Oil prices experienced a modest increase on Thursday, driven by larger-than-anticipated reductions in crude oil and fuel inventories in the U.S., the largest consumer of oil globally, which bolstered expectations for consistent demand. Brent crude futures experienced an increase of 13 cents, representing a 0.19% rise, reaching $66.97 per barrel at 0055 GMT, following a 1.6% gain in the preceding session. U.S. West Texas Intermediate (WTI) crude futures experienced an increase of 15 cents, or 0.24%, reaching a price of $62.86, following a rise of 1.4% on Wednesday.
According to the U.S. Energy Information Administration, crude inventories in the United States experienced a decline of 6 million barrels last week, bringing the total to 420.7 million barrels. This figure contrasts sharply with analysts’ forecasts, which anticipated a more modest draw of 1.8 million barrels. According to the EIA, gasoline stocks experienced a decline of 2.7 million barrels, contrasting with the anticipated draw of 915,000 barrels. This suggests a robust demand for driving amid the summer travel season. The data reflects a notable increase in the four-week average for jet fuel consumption, reaching levels not observed since 2019. “Crude oil prices rebounded as signs of strong demand in the U.S. boosted sentiment,” Daniel Hynes, senior commodity strategist at ANZ, stated in a note on Thursday.
Hynes noted that a degree of “bearish sentiment remains evident as traders continue to monitor negotiations to end Russia’s war against Ukraine.” Russia stated on Wednesday that efforts to address security concerns regarding Ukraine without the involvement of Moscow were a “road to nowhere,” as military planners from the U.S. and Europe have initiated discussions on potential post-conflict security guarantees for Ukraine.
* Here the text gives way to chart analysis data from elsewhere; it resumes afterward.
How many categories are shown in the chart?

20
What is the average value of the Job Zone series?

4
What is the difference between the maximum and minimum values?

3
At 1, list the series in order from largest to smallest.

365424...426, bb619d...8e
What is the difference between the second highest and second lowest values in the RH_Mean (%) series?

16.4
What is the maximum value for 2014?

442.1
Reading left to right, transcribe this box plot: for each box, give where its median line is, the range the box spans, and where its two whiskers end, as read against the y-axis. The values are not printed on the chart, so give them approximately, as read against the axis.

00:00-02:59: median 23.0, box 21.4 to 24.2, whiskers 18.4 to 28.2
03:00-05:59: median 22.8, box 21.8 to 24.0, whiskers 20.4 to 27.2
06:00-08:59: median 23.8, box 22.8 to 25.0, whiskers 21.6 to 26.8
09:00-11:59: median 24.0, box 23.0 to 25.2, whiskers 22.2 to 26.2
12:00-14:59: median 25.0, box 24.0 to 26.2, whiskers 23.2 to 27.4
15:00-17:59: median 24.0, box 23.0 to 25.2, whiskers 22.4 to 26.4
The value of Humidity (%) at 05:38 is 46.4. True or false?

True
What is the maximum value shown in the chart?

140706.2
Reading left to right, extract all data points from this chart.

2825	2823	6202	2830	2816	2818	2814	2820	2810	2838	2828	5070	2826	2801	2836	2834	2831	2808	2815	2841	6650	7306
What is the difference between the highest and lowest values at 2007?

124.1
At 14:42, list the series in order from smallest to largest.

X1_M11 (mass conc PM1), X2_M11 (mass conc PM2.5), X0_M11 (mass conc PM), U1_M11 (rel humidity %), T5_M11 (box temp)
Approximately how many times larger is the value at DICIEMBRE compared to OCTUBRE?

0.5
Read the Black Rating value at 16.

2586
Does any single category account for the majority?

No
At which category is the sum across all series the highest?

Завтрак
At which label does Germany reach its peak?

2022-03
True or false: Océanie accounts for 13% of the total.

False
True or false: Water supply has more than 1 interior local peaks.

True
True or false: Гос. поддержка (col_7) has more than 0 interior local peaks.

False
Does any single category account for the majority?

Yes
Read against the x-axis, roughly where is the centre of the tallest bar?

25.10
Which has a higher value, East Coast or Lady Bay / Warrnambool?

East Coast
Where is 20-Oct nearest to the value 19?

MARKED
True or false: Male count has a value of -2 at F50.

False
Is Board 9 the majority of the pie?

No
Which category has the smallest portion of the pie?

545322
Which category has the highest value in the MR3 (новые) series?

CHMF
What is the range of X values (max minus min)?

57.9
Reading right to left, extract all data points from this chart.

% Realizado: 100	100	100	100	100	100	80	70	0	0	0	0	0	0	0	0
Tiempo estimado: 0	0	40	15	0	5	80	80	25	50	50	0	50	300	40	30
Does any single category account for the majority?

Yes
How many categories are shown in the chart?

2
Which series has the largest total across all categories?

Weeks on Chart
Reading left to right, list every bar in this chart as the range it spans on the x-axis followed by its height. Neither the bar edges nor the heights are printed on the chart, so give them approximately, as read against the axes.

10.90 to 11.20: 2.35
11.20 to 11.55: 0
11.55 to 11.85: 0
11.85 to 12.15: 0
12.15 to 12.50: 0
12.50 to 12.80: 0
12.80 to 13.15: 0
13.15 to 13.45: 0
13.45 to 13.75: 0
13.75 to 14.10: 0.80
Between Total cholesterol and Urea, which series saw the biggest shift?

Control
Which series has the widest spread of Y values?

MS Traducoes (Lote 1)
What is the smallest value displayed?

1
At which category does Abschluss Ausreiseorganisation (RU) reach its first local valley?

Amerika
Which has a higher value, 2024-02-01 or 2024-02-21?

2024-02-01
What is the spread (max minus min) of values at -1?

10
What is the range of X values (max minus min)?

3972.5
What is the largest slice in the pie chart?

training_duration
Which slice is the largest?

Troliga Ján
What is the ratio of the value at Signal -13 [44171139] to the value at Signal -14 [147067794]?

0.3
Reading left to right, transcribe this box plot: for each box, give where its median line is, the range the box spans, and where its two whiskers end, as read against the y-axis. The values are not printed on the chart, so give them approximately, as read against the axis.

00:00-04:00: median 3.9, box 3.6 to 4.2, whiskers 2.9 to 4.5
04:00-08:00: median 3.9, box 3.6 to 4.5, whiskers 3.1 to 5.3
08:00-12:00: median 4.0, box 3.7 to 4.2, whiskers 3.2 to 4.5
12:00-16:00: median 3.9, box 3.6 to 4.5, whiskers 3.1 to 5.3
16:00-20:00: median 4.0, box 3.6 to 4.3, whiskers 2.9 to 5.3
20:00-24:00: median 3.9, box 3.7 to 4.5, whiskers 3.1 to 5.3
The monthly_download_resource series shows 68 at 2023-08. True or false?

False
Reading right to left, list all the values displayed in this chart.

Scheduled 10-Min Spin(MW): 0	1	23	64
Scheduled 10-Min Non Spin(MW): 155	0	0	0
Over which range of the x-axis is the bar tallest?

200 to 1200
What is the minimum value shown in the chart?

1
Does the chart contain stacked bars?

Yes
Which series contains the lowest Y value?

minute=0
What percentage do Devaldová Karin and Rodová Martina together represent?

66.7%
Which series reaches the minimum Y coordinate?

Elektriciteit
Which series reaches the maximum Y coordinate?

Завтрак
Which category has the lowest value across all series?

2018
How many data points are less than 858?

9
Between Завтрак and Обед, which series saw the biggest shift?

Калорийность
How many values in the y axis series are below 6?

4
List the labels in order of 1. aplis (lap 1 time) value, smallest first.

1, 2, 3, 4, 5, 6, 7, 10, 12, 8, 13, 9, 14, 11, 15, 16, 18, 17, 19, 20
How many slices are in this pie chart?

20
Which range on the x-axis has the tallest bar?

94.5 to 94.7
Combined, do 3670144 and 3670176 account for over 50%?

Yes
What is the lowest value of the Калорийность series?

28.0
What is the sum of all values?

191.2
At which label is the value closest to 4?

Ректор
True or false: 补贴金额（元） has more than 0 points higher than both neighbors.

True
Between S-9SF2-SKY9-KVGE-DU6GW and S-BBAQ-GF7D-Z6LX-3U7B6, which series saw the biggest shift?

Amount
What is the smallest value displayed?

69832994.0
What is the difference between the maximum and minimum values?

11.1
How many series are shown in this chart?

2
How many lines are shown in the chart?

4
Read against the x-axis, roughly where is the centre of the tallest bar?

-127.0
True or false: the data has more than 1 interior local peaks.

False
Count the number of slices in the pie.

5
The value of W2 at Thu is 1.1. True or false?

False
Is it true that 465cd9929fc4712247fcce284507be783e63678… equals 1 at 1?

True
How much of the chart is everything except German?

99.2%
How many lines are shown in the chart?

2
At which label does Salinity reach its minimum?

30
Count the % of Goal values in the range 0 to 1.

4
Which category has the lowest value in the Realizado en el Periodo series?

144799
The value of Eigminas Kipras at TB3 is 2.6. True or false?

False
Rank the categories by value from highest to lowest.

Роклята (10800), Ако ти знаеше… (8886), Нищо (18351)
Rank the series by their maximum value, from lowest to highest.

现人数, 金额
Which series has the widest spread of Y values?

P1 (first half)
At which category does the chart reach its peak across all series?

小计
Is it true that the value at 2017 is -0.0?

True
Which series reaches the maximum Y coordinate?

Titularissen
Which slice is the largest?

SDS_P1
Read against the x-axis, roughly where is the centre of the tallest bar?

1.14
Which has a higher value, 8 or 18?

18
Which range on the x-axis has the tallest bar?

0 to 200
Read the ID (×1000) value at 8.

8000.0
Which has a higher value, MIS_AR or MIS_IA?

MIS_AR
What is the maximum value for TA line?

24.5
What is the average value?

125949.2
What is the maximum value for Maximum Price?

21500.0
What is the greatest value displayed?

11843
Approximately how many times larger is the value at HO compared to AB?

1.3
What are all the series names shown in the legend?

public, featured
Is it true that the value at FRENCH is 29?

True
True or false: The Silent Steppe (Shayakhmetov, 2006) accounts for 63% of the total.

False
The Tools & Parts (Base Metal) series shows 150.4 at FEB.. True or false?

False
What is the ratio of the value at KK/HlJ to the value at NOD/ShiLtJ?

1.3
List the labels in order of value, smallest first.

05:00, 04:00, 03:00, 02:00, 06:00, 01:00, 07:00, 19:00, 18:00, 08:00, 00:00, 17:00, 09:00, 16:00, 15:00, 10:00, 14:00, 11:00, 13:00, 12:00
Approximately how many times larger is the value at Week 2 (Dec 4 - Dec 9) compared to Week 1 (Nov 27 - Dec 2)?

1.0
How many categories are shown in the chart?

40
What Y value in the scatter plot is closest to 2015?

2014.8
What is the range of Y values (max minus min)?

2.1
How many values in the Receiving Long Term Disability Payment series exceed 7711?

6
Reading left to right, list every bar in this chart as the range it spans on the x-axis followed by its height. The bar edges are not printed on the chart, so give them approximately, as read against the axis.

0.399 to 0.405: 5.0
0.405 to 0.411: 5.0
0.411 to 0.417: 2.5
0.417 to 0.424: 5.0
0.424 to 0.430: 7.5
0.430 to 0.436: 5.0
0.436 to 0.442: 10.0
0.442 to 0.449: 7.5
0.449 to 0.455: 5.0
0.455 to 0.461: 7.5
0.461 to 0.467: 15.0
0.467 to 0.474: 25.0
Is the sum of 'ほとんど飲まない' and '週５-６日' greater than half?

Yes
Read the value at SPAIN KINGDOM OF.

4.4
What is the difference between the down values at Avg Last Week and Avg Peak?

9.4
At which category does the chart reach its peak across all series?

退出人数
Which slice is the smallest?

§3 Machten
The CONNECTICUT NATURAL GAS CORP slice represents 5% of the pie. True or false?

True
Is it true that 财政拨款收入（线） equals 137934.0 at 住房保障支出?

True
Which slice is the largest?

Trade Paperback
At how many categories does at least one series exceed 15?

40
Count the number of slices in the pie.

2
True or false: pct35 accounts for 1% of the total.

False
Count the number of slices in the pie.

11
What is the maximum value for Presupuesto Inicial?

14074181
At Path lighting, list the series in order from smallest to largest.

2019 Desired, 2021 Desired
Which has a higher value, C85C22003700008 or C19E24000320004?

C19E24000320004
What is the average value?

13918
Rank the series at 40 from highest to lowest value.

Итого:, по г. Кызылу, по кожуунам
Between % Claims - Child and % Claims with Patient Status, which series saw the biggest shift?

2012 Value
The protracted negotiations aimed at achieving peace in Ukraine indicate that Western sanctions on Russian oil supply persist unabated. The potential for additional U.S. sanctions and tariffs on purchasers of Russian oil continues to loom over the market landscape.
Russia, however, maintains a firm stance on its commitment to supply crude oil to interested buyers. Russian diplomats in India indicated on Wednesday that the country anticipates continuing its oil exports to India, notwithstanding the cautions issued by the U.S. U.S. President Donald Trump has declared a supplementary tariff of 25% on Indian goods effective August 27, citing their acquisitions of Russian crude as the rationale. The European Union has imposed sanctions on Indian private refiner Nayara Energy, which receives backing from the Russian oil company Rosneft. Indian refiners, having initially retreated from purchasing Russian oil, have now resumed their acquisitions. Officials from state-run Indian Oil and Bharat Petroleum have secured Russian oil for delivery in September and October, taking advantage of the widened discounts.